I often have an idea of something I want, in my mind. An end table, a dresser, a piece of serving ware, etc. With that idea, I spend a fair amount of time searching for it. However, after a long time looking (sometimes years) and not finding it, I decide I need to build/design/fabricate/make it myself. I rarely will move into making an item unless I have really figured out how it is going to be constructed. My design background is helpful in this area as it aides me to better understand materials, how they work together, and the look of the final piece.
With this light fixture, I knew I wanted a multi-pendant style fixture for above my dining table. I wanted something unique, slightly industrial, yet minimal. I was clear the fixture would be made up of cube shapes or, more accurately, the outline of a cube. I found several versions online. But the fixture I was hoping for needed to have the light source (bulbs) suspended from the corners of the cube with the bulb floating in the middle.
I had literally been imagining this fixture and searching for it for years.
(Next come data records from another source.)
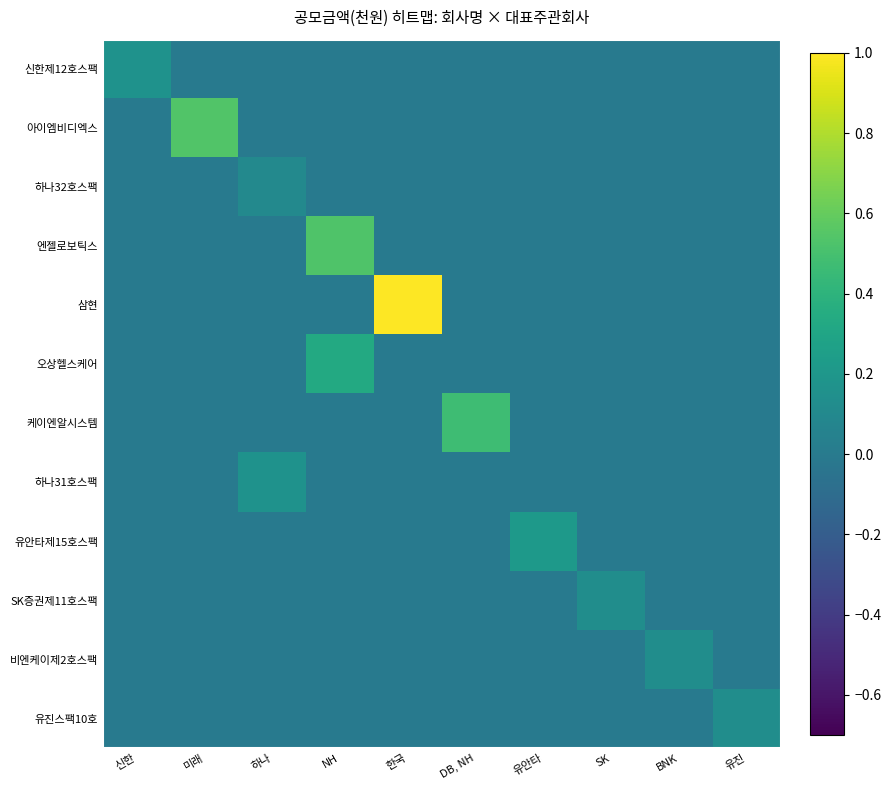

At how many categories does at least one series exceed 0?

10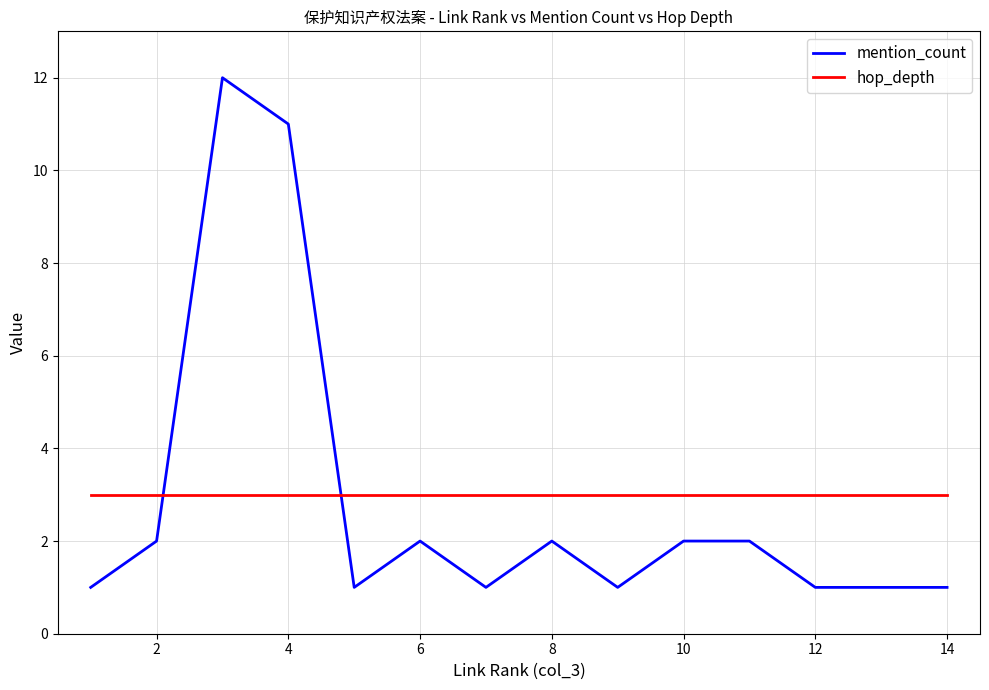

What is the highest value of the mention_count series?

12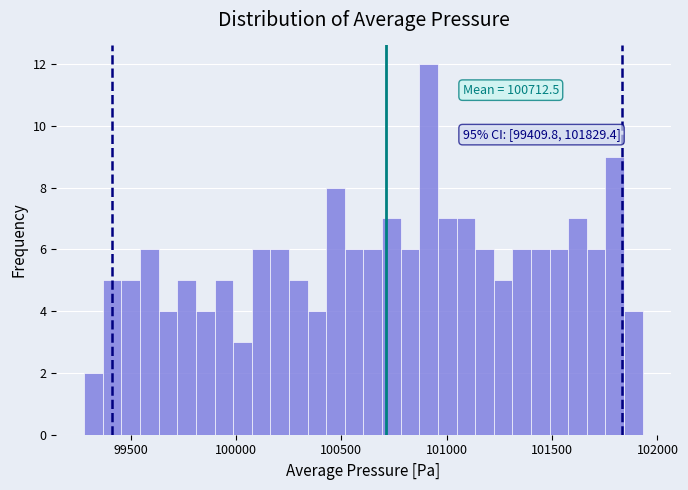

Read against the x-axis, roughly where is the centre of the tallest bar?

100900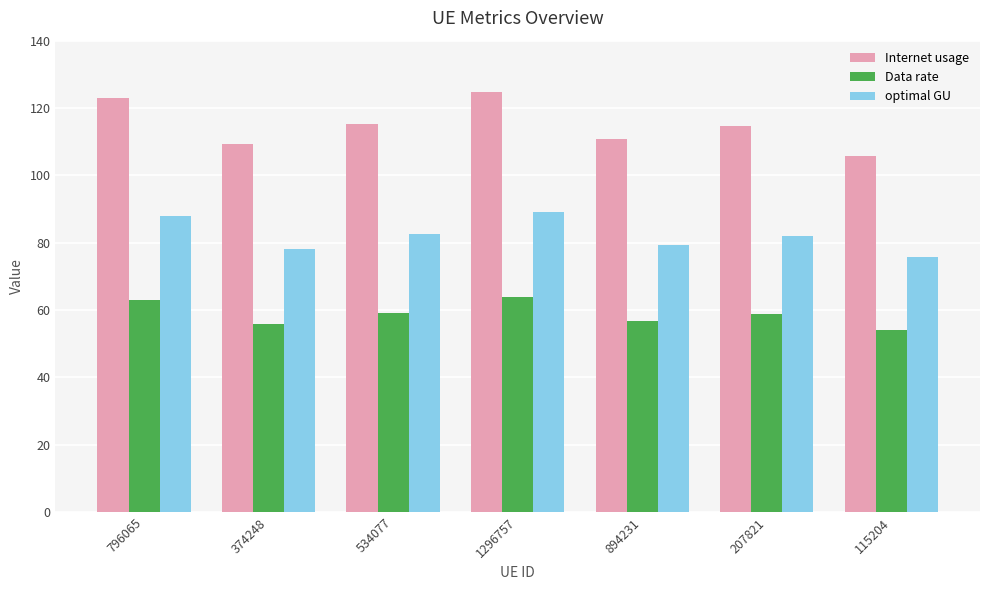

What is the label of the 7th bar from the right?

796065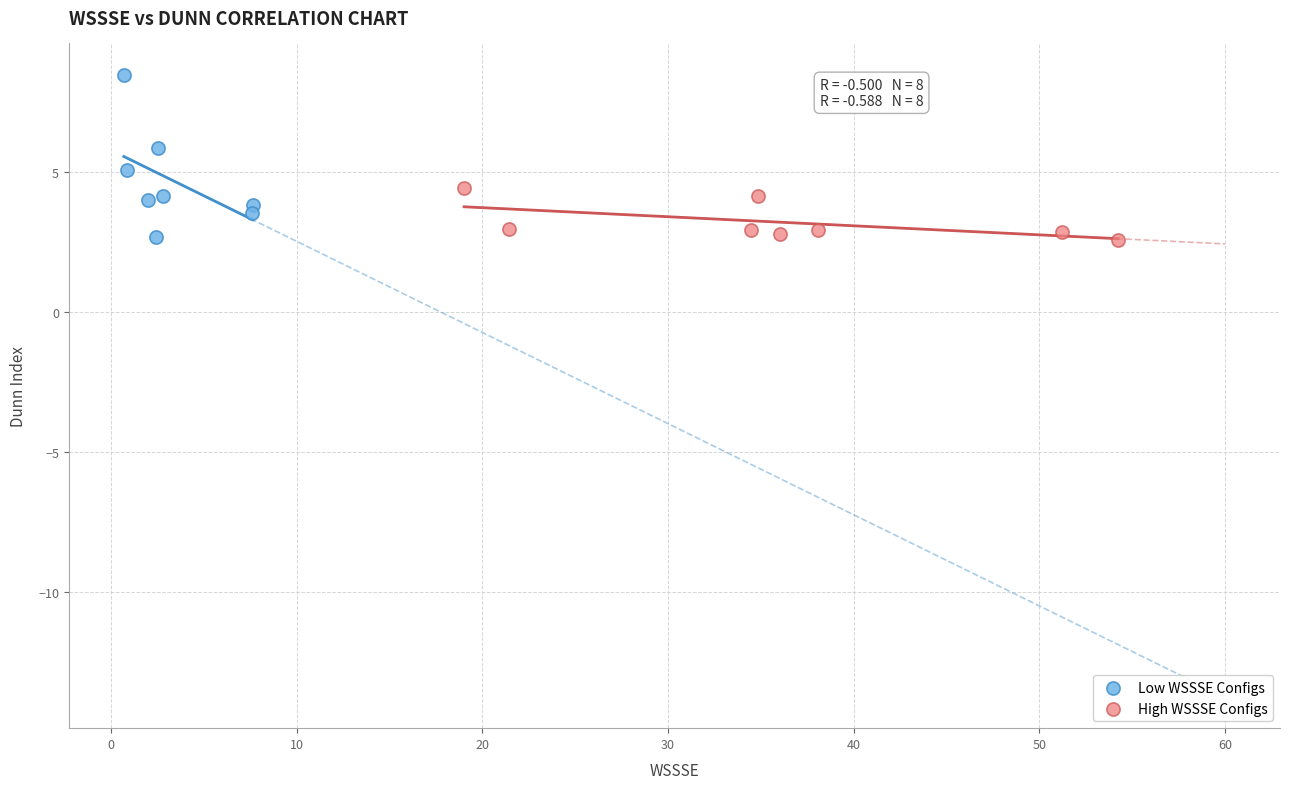

Which series has the widest spread of Y values?

Low WSSSE Configs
Along the way I kept gathering pieces and components which I thought might work together to create the piece one day.
I worked at a place that purchased an existing “off-the-shelf” light fixture (they had bought it because of the particular pendants on the fixture). After snipping off what they were after, the hardwired main portion of the fixture (the part that mounts to the ceiling) was about to be discarded— I grabbed it and kept it stored for later use.
When I discovered a set of hurricane candle lanterns I knew I had found the “outline of the cubes” I had been in search of. The original hurricane lanterns had a bracket across the base which I ground off with a metal grinder. I then painted them black with spray paint.
The final part I needed was a small collar which I could use to create a tension knot in the cord thus allowing the bulbs to “float” in the middle. I found the collar in an antique hardware bin at a thrift store. Lucky for me it was made of copper, which I think adds a very nice touch the the aesthetic of the fixture.
All that was left was to buy lamp wiring hardware at my local hardware store and put it all together.
After finding all the parts and pieces, putting the light fixture together was just like putting together a puzzle. There are many online videos that can show anyone how. Hard-wiring the fixture into my ceiling was easy, too, and super safe once you turn a main power source off.